El texto
● ● ● ● ● ● ●
La misma suerte siguieron tanto la propuesta presentada por el entonces senador del PAN Guillermo Tamborrel, con el apoyo de otros 47 legisladores de su partido y del Verde Ecologista, en septiembre de 2010, como otra iniciativa de Felipe Calderón presentada en noviembre 2012, casi al término de su mandato como Presidente de México.
No sabemos cuál sea el devenir de la reciente iniciativa, pero considerando que proviene de Morena y que, según palabras del diputado Juan Martínez Flores “estamos en una cuarta transformación en donde necesitamos fortalecer valores culturales, morales y espirituales”, parece que en esta ocasión, motivado más por propaganda política que por otras consideraciones, será aprobada con la mayoría parlamentaria del grupo en el poder.
De ser así, perdería sentido e identidad que siguiera denominándose Estado de México a una de las 31 Entidades del país, porque en realidad existen 31 Estados de México. También habría confusión con la Ciudad de México, porque hay muchas Ciudades en México, además que la gente de otros Estados se refieren a la Ciudad de México solo como México.
● ● ● ● ● ● ●
Listado de datos
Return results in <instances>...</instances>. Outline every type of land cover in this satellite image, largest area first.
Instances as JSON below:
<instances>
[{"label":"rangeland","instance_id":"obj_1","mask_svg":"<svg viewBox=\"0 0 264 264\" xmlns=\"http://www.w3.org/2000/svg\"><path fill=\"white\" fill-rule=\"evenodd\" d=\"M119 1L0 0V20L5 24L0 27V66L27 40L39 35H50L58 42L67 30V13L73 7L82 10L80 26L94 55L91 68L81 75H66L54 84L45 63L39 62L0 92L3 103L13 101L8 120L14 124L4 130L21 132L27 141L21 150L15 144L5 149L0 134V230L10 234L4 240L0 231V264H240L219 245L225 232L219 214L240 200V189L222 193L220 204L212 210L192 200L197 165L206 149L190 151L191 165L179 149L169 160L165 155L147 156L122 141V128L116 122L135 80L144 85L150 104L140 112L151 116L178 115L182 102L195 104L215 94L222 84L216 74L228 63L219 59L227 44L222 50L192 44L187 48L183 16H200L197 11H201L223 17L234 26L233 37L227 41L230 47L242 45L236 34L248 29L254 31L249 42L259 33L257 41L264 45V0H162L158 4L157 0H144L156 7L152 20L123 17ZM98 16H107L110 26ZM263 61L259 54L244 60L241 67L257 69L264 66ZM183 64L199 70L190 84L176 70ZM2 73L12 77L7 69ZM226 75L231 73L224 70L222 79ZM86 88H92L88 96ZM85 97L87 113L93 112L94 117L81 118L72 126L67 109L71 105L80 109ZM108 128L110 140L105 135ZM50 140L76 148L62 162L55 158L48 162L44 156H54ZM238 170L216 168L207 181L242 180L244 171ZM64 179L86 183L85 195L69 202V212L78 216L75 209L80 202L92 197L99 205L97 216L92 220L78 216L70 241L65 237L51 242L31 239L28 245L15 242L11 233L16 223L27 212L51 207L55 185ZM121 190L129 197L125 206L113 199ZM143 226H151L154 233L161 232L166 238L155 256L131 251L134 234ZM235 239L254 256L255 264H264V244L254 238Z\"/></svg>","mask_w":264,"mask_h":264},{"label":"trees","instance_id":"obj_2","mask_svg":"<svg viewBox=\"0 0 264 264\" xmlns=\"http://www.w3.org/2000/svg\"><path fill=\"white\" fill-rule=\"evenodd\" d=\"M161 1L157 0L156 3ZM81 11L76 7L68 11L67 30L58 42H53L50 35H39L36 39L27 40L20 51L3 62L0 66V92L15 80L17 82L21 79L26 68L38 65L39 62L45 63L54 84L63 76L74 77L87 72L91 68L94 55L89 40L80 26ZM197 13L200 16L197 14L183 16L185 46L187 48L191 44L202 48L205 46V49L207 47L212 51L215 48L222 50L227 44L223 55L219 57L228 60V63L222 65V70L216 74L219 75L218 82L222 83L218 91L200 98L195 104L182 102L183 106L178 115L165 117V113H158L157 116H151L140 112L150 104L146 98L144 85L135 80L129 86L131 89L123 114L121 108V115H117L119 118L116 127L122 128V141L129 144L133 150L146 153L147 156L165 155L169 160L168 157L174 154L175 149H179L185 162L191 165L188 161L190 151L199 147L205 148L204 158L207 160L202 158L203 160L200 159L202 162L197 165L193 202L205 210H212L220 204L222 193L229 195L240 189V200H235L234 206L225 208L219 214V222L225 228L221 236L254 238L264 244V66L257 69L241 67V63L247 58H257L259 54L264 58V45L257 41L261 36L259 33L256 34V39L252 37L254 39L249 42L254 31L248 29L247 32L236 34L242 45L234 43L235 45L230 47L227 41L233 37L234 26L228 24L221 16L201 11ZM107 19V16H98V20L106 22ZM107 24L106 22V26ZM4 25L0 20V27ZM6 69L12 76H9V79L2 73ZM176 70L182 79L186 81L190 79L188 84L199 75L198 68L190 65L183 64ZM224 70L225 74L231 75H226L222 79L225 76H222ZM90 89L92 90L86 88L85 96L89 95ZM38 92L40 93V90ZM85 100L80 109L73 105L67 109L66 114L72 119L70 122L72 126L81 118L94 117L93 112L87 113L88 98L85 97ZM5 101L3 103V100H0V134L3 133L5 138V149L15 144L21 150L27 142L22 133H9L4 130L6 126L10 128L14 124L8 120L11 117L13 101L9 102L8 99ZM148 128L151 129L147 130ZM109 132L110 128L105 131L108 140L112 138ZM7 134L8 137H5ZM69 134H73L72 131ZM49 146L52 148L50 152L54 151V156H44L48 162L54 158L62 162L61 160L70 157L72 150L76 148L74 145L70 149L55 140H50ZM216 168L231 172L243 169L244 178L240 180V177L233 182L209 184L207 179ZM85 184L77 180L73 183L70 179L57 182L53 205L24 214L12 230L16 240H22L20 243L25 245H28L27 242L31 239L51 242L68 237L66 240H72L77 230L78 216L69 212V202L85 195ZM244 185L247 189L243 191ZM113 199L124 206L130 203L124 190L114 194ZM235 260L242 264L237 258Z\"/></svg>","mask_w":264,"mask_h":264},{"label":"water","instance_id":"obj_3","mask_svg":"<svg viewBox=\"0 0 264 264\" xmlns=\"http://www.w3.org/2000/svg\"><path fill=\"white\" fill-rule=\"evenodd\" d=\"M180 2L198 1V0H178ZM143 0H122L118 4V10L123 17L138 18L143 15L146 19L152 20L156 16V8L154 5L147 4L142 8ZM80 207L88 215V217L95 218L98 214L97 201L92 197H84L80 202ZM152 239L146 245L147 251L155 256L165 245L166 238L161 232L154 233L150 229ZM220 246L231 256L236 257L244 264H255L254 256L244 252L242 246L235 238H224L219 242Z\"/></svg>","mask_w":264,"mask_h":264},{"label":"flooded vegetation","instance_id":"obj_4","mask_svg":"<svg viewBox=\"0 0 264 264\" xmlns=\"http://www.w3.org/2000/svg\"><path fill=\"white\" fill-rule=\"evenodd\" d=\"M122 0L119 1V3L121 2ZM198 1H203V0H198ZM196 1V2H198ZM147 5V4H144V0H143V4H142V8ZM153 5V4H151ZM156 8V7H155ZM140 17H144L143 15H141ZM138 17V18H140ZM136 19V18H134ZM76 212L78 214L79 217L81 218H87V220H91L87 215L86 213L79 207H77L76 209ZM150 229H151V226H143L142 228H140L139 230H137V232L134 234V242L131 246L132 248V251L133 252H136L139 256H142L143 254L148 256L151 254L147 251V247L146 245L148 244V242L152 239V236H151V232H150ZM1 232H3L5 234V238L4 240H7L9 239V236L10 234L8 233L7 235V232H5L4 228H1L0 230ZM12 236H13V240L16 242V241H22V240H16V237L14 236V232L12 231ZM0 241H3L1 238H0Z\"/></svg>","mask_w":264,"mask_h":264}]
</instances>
● ● ● ● ● ● ●
Tu tarea 1
Copia sin cambiar nada la parte del texto sobre la iniciativa de Morena que empieza con las palabras "No sabemos cuál" y termina con "solo como México.".
Tu tarea 2
Continúa el texto sobre la iniciativa de Morena desde donde se queda.
Para esto no hace falta usar el listado.

Tu respuesta 1
No sabemos cuál sea el devenir de la reciente iniciativa, pero considerando que proviene de Morena y que, según palabras del diputado Juan Martínez Flores “estamos en una cuarta transformación en donde necesitamos fortalecer valores culturales, morales y espirituales”, parece que en esta ocasión, motivado más por propaganda política que por otras consideraciones, será aprobada con la mayoría parlamentaria del grupo en el poder.
De ser así, perdería sentido e identidad que siguiera denominándose Estado de México a una de las 31 Entidades del país, porque en realidad existen 31 Estados de México. También habría confusión con la Ciudad de México, porque hay muchas Ciudades en México, además que la gente de otros Estados se refieren a la Ciudad de México solo como México.

Tu respuesta 2
Lo único que está claro es que México no está unido, ni tampoco sus Estados, como recientemente lo constató la salida de 10 entidades federativas de la Conferencia Nacional de Gobernadores (CONAGO), autodenominándose “Alianza Federalista”.
El discurso divisionista y polarizador de Andrés Manuel López Obrador está abriendo grietas al Pacto Federal y la unión de los mexicanos.
Si inicialmente el color rojo de la bandera mexicana significaba la “unión”, nos estamos quedando con un lábaro patrio verdiblanco. Tal vez el rojo solo se utilice para referirnos a las masacres de las que ominosamente se mofa AMLO.
Pero más allá de la conveniencia o discusión de cambiarle el nombre al país, lo triste es que en un momento crucial como el que vivimos se esté discutiendo este tema y no aquellos que son más profundos, ni resolviéndose los problemas que ameritan atención urgente y primordial.
Tal vez se piensa que con cambiarle el nombre a las cosas estas adoptan otra esencia o identidad, o bien, se resuelven los problemas, lo cual parece ser tendencia en este gobierno, pero como reza aquel dicho “aunque la mona se vista de seda, mona se queda”.
La crisis económica, cultural, política y la desintegración del tejido social seguirán profundizándose si no se reestructura todo el sistema desde su base, empezando por la educación.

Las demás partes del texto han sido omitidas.